When writing and preparing your project, a partial (but not complete by any means) list of issues to address includes:
What sensor or sensors can be used for this task?
What is the physical properties of the sensor? i. e. how does it operate? Include both penomenological and theoretical descriptions.
What are the advantages and disadvantages (if any) to using this sensor? (consider both physical and operational issues) Why is it used?
What are the limitations of the sensor? How could they be overcome, if at all?
Discuss the sensor output, and what that imposes upon the sensing circuitry
It may be the case that you believe a recent physical or technological advance will allow a better sensor than is currently used. In such a case, we strongly encourage you to contrast the new and current technologies.
A list of projects follows. If you have a particular project in mind that does not appear on this list, please approach the lecturer who may approve it as a project. (The final decision rests with the lecturer). In all cases, once you have chosen a project, feel free to approach the lecturer to discuss the background, etc.
1. Measure the spacing between a hard disk surface and the reading head when operating.
2. Measure the thickness and roughness of paper to within 1%.
3. Measure the temperature of molten steel in a variety of situations (from a mill, in a crucible, etc).
4. Inspect operational aircraft for stress cracks.
5. Detect “legacy” mines in ex- war zones. (The sensor must be cheap, mass- produced & expendable).
6. Detect large moving objects underwater, and distinguish between natural and artificial objects.
7. Simultaneously profile the sea bottom and sea surface from the air to make up to date navigational charts.

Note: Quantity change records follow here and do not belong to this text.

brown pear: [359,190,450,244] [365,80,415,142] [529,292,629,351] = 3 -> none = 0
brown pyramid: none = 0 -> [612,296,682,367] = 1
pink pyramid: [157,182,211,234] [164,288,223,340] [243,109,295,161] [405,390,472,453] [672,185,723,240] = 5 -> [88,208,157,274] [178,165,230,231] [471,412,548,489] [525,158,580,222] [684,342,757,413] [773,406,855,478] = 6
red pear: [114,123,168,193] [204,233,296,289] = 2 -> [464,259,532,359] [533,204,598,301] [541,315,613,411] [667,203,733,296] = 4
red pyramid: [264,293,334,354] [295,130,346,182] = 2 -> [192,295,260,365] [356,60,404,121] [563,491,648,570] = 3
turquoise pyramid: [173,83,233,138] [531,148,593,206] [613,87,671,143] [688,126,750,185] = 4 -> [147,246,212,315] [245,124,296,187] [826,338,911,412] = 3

8. Detect ore bodies from the air, and distinguish between different ores.
9. Detect ore bodies from the ground, and distinguish between different ores.

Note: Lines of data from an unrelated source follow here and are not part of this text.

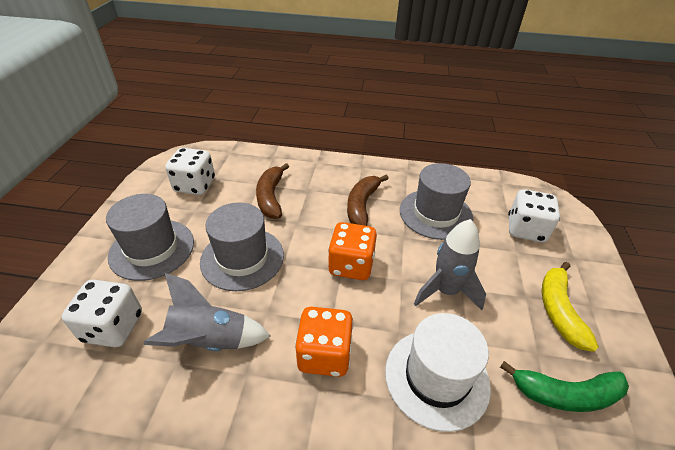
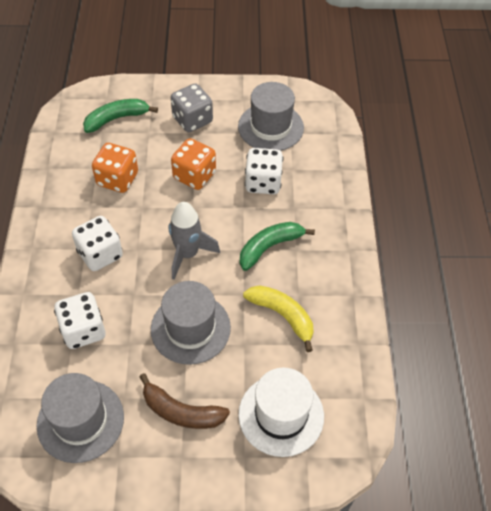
brown banana: [256,163,289,219] [347,174,389,226] = 2 -> [140,373,230,429] = 1
green banana: [500,361,629,412] = 1 -> [83,99,158,133] [240,222,315,271] = 2
grey dice: none = 0 -> [171,84,213,132] = 1
grey rocket: [143,273,271,351] [414,219,486,310] = 2 -> [169,202,220,280] = 1

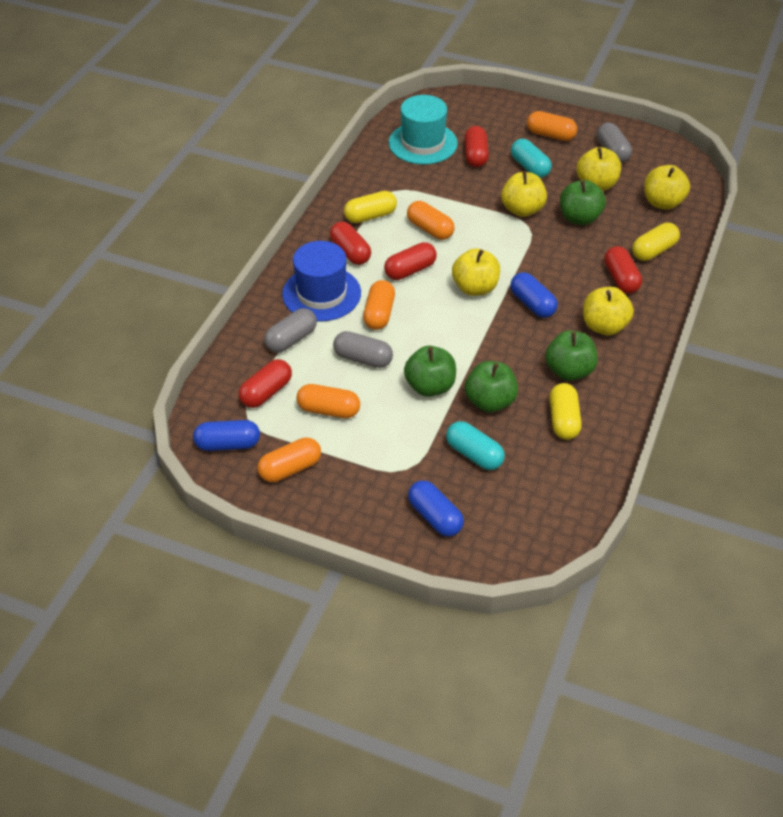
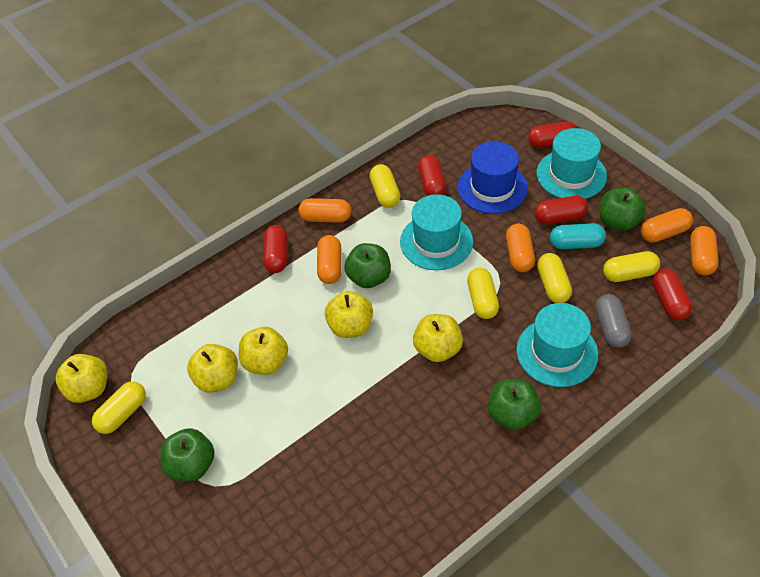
blue capsule: [193,420,260,451] [408,480,464,537] [510,272,558,318] = 3 -> none = 0
grey capsule: [264,308,317,353] [333,331,393,368] [597,123,632,163] = 3 -> [595,294,632,348] = 1
turquoise capsule: [446,421,505,470] [511,139,552,178] = 2 -> [550,223,606,249] = 1
turquoise hat: [389,95,458,165] = 1 -> [400,194,473,270] [516,303,598,387] [537,128,607,199] = 3
yellow capsule: [344,191,397,223] [549,383,582,440] [632,222,680,261] = 3 -> [92,382,146,434] [370,164,400,208] [467,268,499,319] [537,253,572,303] [603,251,660,282] = 5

10. Noninvasively detect electrical and chemical activity within a human brain.
11. Measure the transit of a single electron in a nanocircuit.

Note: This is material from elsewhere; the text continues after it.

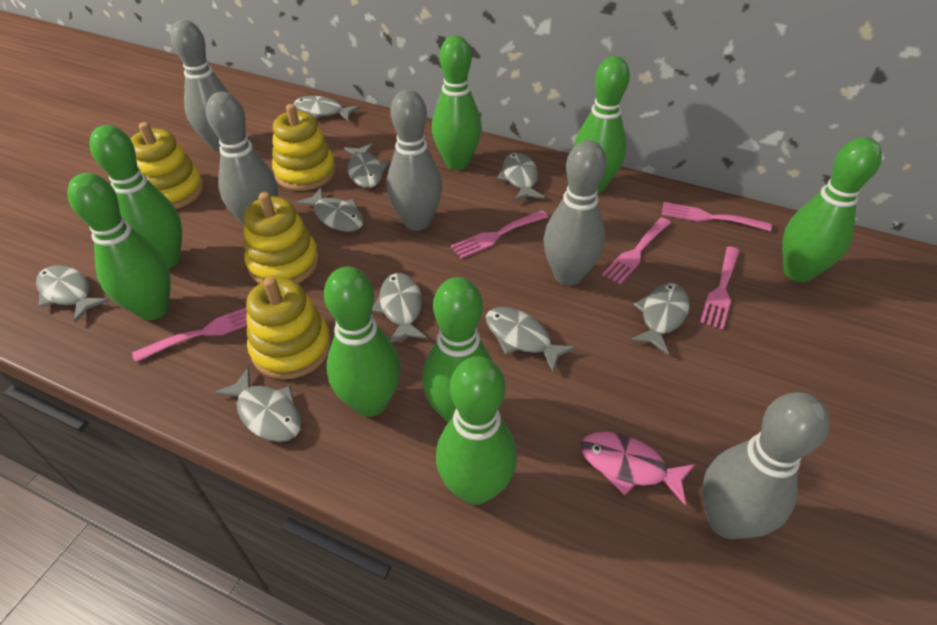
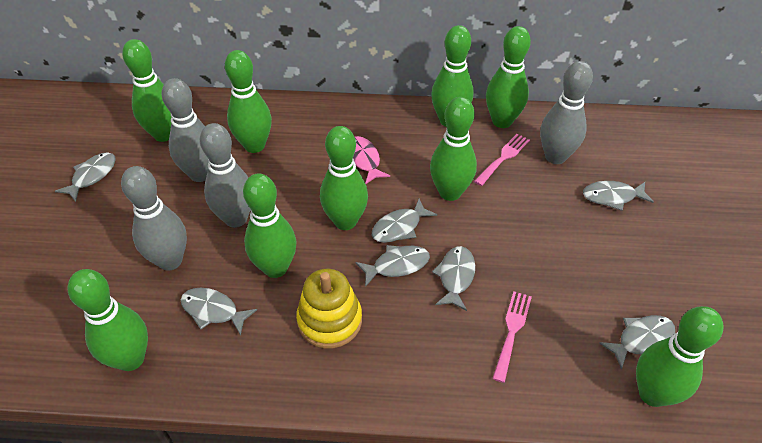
green bowling pin: [67,173,171,320] [90,125,182,268] [324,267,401,417] [422,277,492,423] [432,35,482,170] [436,356,517,505] [573,56,630,193] [782,137,882,282] = 8 -> [68,269,148,371] [122,39,171,142] [225,50,272,153] [243,174,296,278] [320,126,368,230] [430,97,477,201] [431,25,473,127] [486,26,531,128] [636,306,723,407] = 9
grey bowling pin: [171,20,230,152] [206,92,278,226] [387,90,442,231] [543,140,607,286] [702,392,830,539] = 5 -> [121,166,187,271] [161,78,208,182] [200,123,251,228] [540,61,593,164] = 4
grey fish: [36,265,110,322] [214,367,302,442] [294,96,360,122] [296,188,364,232] [344,143,388,188] [372,273,427,343] [486,307,576,372] [497,153,545,201] [630,283,689,355] = 9 -> [55,152,116,202] [181,288,257,336] [355,245,430,287] [372,199,437,243] [432,246,475,311] [583,181,654,211] [599,315,675,370] = 7
pink fork: [132,308,247,362] [451,210,548,259] [602,217,671,284] [662,202,772,231] [700,246,739,330] = 5 -> [474,134,530,186] [492,291,532,383] = 2
yellow stacking toy: [130,122,204,209] [243,192,319,284] [246,277,331,379] [272,104,336,191] = 4 -> [296,269,362,349] = 1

12. Measure the conductivity of a single strand of DNA.
13. Detect any illicit explosive materials brought into a public airport.
14. Detect illicit fissile materials (e. g. for nuclear weaponry) at import sites (e. g. ports, airports, border crossings).
15. Design an ultraviolet
dosimeter; measure the cumulative exposure to UV radiation. The
dosimeter needs to be robust, cheap and portable.
16. Monitor for biological activity (e. g. legionaries disease) in an air conditioning plant. Real-time solutions preferred.
17. Measure continental drift in real time. (Australia drifts ~6 mm/ year).
18. Non- invasive detection of soft- tissue cancers (e. g. breast and testicular cancer).
19. Measure temperature and pressure in industrial boiler (~ 1400 °C @ 1100 psi).
20. Identify composition of an unknown sample at a crime scene (i.e. without having to send it back to the CSI lab).
21. Gauge the dimensions, to sub µm tolerance, of boiler of radius 10 m, height 40 m.
22. Monitor and measure seismic stress in earthquake region.
23. Measure composition of a “legacy”, i.e. undocumented, landfill.
24. Measure the temperature of the external skin on a satellite (varies from near absolute zero to hundreds of Kelvin).
25. Detect building movement to enable active stabilisation of building in earthquake zone.
26. Identify the origin of (i.e. the vessel responsible for) an oil slick.
27. Measure the effectiveness of sunscreens in vivo , i.e. when the sunscreen is on a person.
28. Perform high resolution imaging of a foreign object imbedded in a tissue-like turbid media.
29. Measure the length of a 1 m gauge block (used to define the metre) to sub µm precision with high time stability.
30. Image a jet of air in real- time.
31. Nondestructively detect original writing from a parchment that has been scraped clean and rewritten on.
32. Produce a 30 cm contour map of a 240 000 acre shire, for a cost of ~$ 20 / acre.
33. Measure the tension in bolts and other fasteners.
34. Detect postal items containing more than 50g of explosives.
35. Group choice, subject to approval by lecturers.